Warning: this is going to be long. I have a lot to say. And it's probably giong to piss off almost everyone... simply because I'm going to say that nobody in this thread is entirely wrong. Loren and Derec are not wrong. Laughing dog and Jimmy Higgins are not wrong. Nor is anyone not specifically named.
[pause for angry outbursts]
Let's take this case. A vandalism suspect is reported to flee police through backyards. When the police find him, that suspect walks away, then turns back and walks toward the police. The suspect has something in his hand that cannot be identified by the police. The police open fire and kill the suspect.
It's probably true that the cops couldn't tell that the object in the suspect's hand was a phone, not a gun. It's also true that in general, police are predisposed to expect violence from black men regardless of the situation. A black man and a white man in otherwise similar situations are not likely to experience the same outcome. Regardless of what anyone claims to be the causal factor... at the end of the day, police use race and ethnicity to profile suspects, and if that suspect is black, they are primed to perceive the suspect's actions as aggressive, violent, belligerent, and otherwise uncooperative. A white suspect is more likely to be given a longer time to comply with orders, and is likely to be given the benefit of the doubt with respect to their actions.
That is the source of outrage regarding this unarmed person who committed a non-violent crime. There is strong evidence to suggest that had Mr. Clark been white, he would be much less likely to be dead.

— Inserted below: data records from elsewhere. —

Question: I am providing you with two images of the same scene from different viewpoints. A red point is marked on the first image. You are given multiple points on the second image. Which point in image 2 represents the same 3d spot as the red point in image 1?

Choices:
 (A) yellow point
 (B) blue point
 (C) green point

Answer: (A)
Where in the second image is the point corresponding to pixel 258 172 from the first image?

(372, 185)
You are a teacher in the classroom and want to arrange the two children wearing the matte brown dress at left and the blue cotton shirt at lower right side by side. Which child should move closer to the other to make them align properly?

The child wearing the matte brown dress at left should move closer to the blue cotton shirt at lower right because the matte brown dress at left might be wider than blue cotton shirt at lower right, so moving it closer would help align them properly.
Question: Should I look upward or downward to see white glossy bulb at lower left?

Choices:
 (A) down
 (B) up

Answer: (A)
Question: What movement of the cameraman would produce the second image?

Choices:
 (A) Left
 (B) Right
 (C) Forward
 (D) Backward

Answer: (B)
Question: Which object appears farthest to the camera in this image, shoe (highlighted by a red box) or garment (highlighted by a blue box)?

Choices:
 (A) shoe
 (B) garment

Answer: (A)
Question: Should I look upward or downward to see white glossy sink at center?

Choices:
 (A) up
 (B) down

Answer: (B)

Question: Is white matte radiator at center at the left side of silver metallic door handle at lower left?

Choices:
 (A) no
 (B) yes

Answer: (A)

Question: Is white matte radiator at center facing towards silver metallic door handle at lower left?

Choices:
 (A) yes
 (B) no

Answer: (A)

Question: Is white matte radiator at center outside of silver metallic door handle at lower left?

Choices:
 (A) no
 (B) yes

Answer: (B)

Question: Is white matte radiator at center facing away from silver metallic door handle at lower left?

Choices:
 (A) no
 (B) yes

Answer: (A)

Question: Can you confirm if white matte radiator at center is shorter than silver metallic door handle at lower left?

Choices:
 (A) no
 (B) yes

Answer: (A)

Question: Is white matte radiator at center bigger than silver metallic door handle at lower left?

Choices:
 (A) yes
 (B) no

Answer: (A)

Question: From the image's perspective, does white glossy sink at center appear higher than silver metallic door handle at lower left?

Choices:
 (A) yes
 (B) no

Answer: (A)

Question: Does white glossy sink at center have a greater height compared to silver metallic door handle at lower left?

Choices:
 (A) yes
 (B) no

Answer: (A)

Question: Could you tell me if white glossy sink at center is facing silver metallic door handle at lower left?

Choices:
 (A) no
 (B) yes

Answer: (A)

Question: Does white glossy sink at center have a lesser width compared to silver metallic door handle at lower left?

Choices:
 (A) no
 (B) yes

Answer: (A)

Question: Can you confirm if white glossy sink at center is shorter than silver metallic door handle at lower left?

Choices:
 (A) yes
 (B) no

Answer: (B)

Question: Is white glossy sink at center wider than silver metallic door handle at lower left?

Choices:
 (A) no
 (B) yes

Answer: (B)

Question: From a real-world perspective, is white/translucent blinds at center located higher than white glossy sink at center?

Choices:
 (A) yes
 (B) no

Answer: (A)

https://www.vox.com/cards/police-brutality-shootings-us/us-police-racism
Black people accounted for 31 percent of police killing victims in 2012, even though they made up just 13 percent of the US population.
...
Racial minorities made up about 37.4 percent of the general population in the US and 46.6 percent of armed and unarmed victims, but they made up 62.7 percent of unarmed people killed by police.
It's easy to find arguments for why the police might have been justified in their actions in any specific case. Or if not justified, at least understandable. When all you look at are case-bay-case, one-by-one situations, there's almost always some justification available. That's how bias works: because there's no clearly irrational basis for the reaction, it's easy to find rationalizations for one's actions. But when you start looking at the aggregate patterns involved, a different picture emerges. Just like old school printing: When you look at each dot in the frame, it's clearly black, yellow, cyan, or magenta... so it's easy to conclude that no green dots exist and that each dot is clearly a dot; when you back away from the details, you can see the forest emerge.
The behavior of police toward black suspects has been painting a picture for a long time. Each individual brush stroke might seem understandable - that guy had a thing in his hand that might have been a gun, that kid had a gun that the cops couldn't tell was a toy, that guy seemed as if he might be about to charge the cops. But the disproportionate pattern of police aggression and harm toward black suspects
is there. And it's a pattern that many people, myself included, find unacceptable. It's a social bias that needs to be understood and addressed.